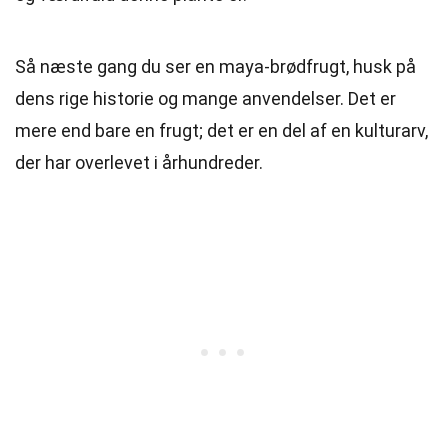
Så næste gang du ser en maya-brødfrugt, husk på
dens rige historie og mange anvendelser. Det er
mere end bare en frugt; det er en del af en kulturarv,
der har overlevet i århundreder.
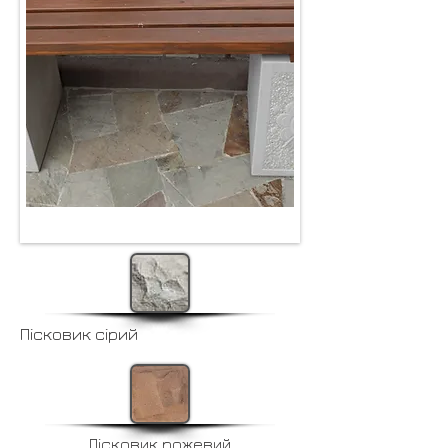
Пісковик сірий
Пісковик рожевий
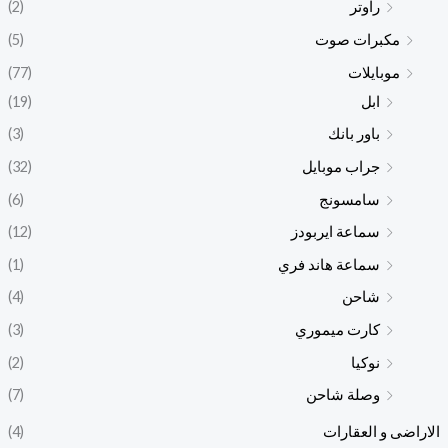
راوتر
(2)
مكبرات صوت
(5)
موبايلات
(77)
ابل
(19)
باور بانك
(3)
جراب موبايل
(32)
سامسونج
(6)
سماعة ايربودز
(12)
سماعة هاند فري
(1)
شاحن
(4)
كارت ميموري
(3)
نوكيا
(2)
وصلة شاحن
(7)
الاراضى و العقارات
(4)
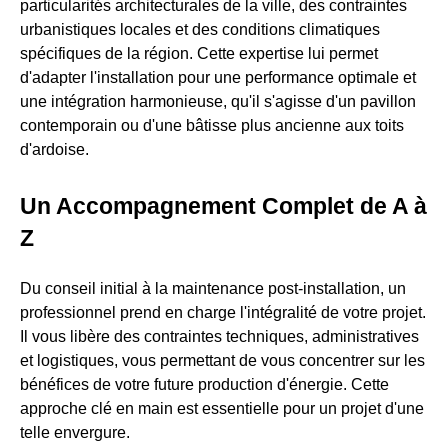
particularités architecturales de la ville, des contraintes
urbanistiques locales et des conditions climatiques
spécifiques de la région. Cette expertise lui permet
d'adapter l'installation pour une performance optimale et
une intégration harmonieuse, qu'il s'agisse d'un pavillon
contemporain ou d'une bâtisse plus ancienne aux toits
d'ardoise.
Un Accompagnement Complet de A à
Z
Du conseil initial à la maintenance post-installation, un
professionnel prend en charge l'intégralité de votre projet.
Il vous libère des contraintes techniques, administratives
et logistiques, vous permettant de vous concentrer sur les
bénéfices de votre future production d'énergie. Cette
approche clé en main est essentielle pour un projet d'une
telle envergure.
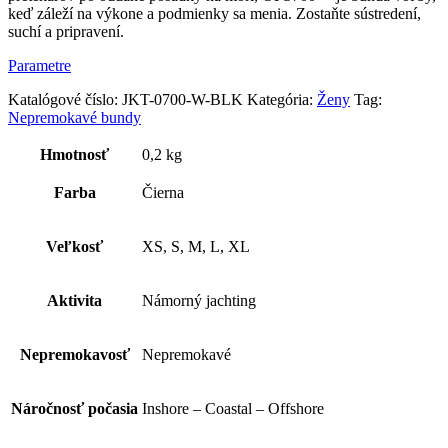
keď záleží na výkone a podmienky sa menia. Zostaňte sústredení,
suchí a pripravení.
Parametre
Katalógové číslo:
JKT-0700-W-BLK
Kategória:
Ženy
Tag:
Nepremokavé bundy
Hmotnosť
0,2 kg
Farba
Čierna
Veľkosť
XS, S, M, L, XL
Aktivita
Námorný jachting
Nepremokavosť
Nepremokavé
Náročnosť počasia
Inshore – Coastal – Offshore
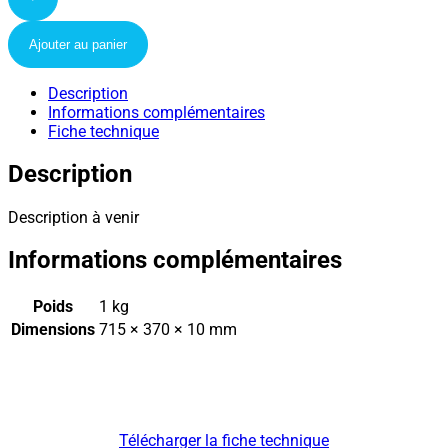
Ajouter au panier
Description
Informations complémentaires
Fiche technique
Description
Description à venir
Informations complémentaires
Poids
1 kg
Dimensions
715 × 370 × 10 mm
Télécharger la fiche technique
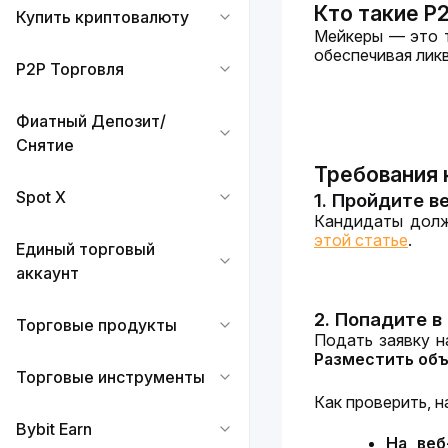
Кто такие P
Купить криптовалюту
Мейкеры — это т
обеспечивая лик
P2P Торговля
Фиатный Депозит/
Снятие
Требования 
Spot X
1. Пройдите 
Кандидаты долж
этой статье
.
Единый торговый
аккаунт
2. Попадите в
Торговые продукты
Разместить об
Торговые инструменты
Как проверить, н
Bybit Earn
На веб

-------

**Prompt:**
The finished copy should match the data above word for word and contain no pictures.

**Result for this exercise:**
Så næste gang du ser en maya-brødfrugt, husk på
dens rige historie og mange anvendelser. Det er
mere end bare en frugt; det er en del af en kulturarv,
der har overlevet i århundreder.
Пісковик сірий
Пісковик рожевий
راوتر
(2)
مكبرات صوت
(5)
موبايلات
(77)
ابل
(19)
باور بانك
(3)
جراب موبايل
(32)
سامسونج
(6)
سماعة ايربودز
(12)
سماعة هاند فري
(1)
شاحن
(4)
كارت ميموري
(3)
نوكيا
(2)
وصلة شاحن
(7)
الاراضى و العقارات
(4)
particularités architecturales de la ville, des contraintes
urbanistiques locales et des conditions climatiques
spécifiques de la région. Cette expertise lui permet
d'adapter l'installation pour une performance optimale et
une intégration harmonieuse, qu'il s'agisse d'un pavillon
contemporain ou d'une bâtisse plus ancienne aux toits
d'ardoise.
Un Accompagnement Complet de A à
Z
Du conseil initial à la maintenance post-installation, un
professionnel prend en charge l'intégralité de votre projet.
Il vous libère des contraintes techniques, administratives
et logistiques, vous permettant de vous concentrer sur les
bénéfices de votre future production d'énergie. Cette
approche clé en main est essentielle pour un projet d'une
telle envergure.
keď záleží na výkone a podmienky sa menia. Zostaňte sústredení,
suchí a pripravení.
Parametre
Katalógové číslo:
JKT-0700-W-BLK
Kategória:
Ženy
Tag:
Nepremokavé bundy
Hmotnosť
0,2 kg
Farba
Čierna
Veľkosť
XS, S, M, L, XL
Aktivita
Námorný jachting
Nepremokavosť
Nepremokavé
Náročnosť počasia
Inshore – Coastal – Offshore
Ajouter au panier
Description
Informations complémentaires
Fiche technique
Description
Description à venir
Informations complémentaires
Poids
1 kg
Dimensions
715 × 370 × 10 mm
Télécharger la fiche technique
Кто такие P
Купить криптовалюту
Мейкеры — это т
обеспечивая лик
P2P Торговля
Фиатный Депозит/
Снятие
Требования 
Spot X
1. Пройдите 
Кандидаты долж
этой статье
.
Единый торговый
аккаунт
2. Попадите в
Торговые продукты
Разместить об
Торговые инструменты
Как проверить, н
Bybit Earn
На веб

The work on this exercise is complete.